Assigned task 1: In the discussion of group folders, what name should the new group folder not be given?
Assigned task 2: Continue the forum discussion about group folders from the point where it stops.
++++ Document extract
But what shall we do to enable this to existing folders ?

As far as I understand, there is currently no way to migrate an already created folder into a group folder. The only solution is to create a new group folder and move existing files to it.
If it doesn’t already exist, you should think about opening a feature request to get this function added in a future release.

Easy. Create a new groupfolder and adjust the permissions. Do not use the same name for the groupfolder as the existing. Move all files from the existing. Delete the existing folder.

So the group folder feature seem nice however I have two major problems

  1. Is says that I can tick the X to the right of the permissions in order to inherit from the parent folder instead. It does not work, instead the folder dissappears and I have no idea on how to get it back :frowning: Any ideas? I now have some lost folders

  2. It would be a great advantage to have a group folder where the default is no access and then I can instead add access to every subfolder. Is there a way to do this?
++++++++
++++ Given entries
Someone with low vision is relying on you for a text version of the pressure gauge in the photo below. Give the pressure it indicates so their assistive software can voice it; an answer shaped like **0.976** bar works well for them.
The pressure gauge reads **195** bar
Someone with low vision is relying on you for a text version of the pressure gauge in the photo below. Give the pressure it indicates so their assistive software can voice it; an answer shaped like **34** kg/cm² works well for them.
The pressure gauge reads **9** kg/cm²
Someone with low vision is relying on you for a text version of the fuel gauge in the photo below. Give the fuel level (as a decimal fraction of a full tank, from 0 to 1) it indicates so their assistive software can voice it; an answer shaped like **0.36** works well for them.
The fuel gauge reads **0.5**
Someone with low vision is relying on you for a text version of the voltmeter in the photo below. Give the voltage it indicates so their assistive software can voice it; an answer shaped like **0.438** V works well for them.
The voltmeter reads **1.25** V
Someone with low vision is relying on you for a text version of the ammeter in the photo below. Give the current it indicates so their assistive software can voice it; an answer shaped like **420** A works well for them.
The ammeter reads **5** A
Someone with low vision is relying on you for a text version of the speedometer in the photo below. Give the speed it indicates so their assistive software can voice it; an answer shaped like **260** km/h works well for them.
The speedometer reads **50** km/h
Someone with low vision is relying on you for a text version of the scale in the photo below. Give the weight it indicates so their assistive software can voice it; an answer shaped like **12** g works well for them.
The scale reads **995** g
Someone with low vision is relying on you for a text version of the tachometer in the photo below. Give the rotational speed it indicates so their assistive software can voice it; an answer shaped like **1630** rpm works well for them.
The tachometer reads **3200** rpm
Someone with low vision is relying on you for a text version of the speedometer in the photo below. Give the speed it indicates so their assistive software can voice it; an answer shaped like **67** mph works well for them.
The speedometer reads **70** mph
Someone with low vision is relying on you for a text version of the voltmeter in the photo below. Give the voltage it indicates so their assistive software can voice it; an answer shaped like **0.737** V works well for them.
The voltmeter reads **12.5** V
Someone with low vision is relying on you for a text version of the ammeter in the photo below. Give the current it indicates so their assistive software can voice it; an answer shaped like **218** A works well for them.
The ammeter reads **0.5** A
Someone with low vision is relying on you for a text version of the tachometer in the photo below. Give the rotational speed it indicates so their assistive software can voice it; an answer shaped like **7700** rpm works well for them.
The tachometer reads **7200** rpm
++++++++
Expected output 1: The same name as the existing folder.

Expected output 2:
I have the same experience - if I tick advanced permissions, the Groupfolder is not visible any longer in the files app. But only for some folders. Others behave as expected. The hidden folder will return visible if I untick the advanced permissions. I suspect that this happens when I have already created subfolders in the folder I want to give advanced permissions.
Is this a bug? I have reported this as an issue.

Hello all!

I’m coming back to this thread to ask about the webdav access: I’ve managed to create the desired group folders, put some test files in each, played with groups & users permissions, but whatever the settings, I still can read/write/delete any file when accessing them through the webdav connection. This breaks all protections I’d like to apply throughout our repository… :frowning_face:

Is there any way to sync Group Folders settings with Linux system files permissions, so that any direct action is still enforced by nextCloud-defined rules?

Thanks in advance for any help!

Hello @jlgarnier,

you are replying to a an older news topic.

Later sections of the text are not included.